これからどう歩んでいくのか、続きを楽しみにしています。
異世界から来たノックスと、虫の塔に生きるベルーガ。その不思議な出会いから始まる物語は、まるで静かな夜にそっと灯るランプのように、柔らかく心に残ります。魂や魔導、過去と未来、そして命のあり方――重たいテーマを扱いながらも、登場人物たちの言葉はどこかあたたかくて、読んでいる私たちをそっと包み込んでくれるんです。ベルーガの厳しさの中にある優しさ、ノックスの純粋さとひたむきさ、それぞれの成長や葛藤がとても丁寧に描かれていて、つい応援したくなってしまいます。
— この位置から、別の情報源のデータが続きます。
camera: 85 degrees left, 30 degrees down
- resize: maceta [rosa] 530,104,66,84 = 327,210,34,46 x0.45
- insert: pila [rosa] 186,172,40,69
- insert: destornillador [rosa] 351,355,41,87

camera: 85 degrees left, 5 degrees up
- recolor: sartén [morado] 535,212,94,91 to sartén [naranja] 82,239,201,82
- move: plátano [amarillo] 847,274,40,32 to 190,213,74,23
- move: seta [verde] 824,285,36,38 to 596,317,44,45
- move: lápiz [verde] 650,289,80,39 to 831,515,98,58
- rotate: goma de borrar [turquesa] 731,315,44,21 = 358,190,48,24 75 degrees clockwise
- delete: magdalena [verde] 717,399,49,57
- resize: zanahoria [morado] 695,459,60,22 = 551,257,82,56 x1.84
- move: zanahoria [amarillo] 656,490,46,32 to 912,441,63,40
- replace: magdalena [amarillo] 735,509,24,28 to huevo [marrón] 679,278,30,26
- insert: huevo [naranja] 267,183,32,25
時にくすっと笑って、時に胸がきゅっとするような展開もあり、次のお話が待ち遠しくなる、そんな素敵な作品です。魔法や学園という馴染み深い舞台に、独自の色を加えたこの世界が、もっと広がっていくのを楽しみにしています。
かつて“虫の帝”として人類を導き、さらに異世界では“龍血の勇者”として魔王を討ち滅ぼした少女・ベルーガ。
そんな彼女が、盲目の身体で迎える三度目の人生では、二千年前に自らが創設に関わった魔導学園に“生徒”として入学する。
物語の展開は非常にゆるやかで、圧倒的な知識と魔力を持ちながらも、人付き合いにはどこか不器用な少女・ベルーガの“孤独”と、“少しずつ広がる人間関係”に、ささやかな温度を感じる──
癒し系の俺TUEEE!
会話よりも独白や観察、そして魔導理論が中心となっており、好みは分かれるかもしれませんが、世界観の密度と丁寧な文体が光る作品です。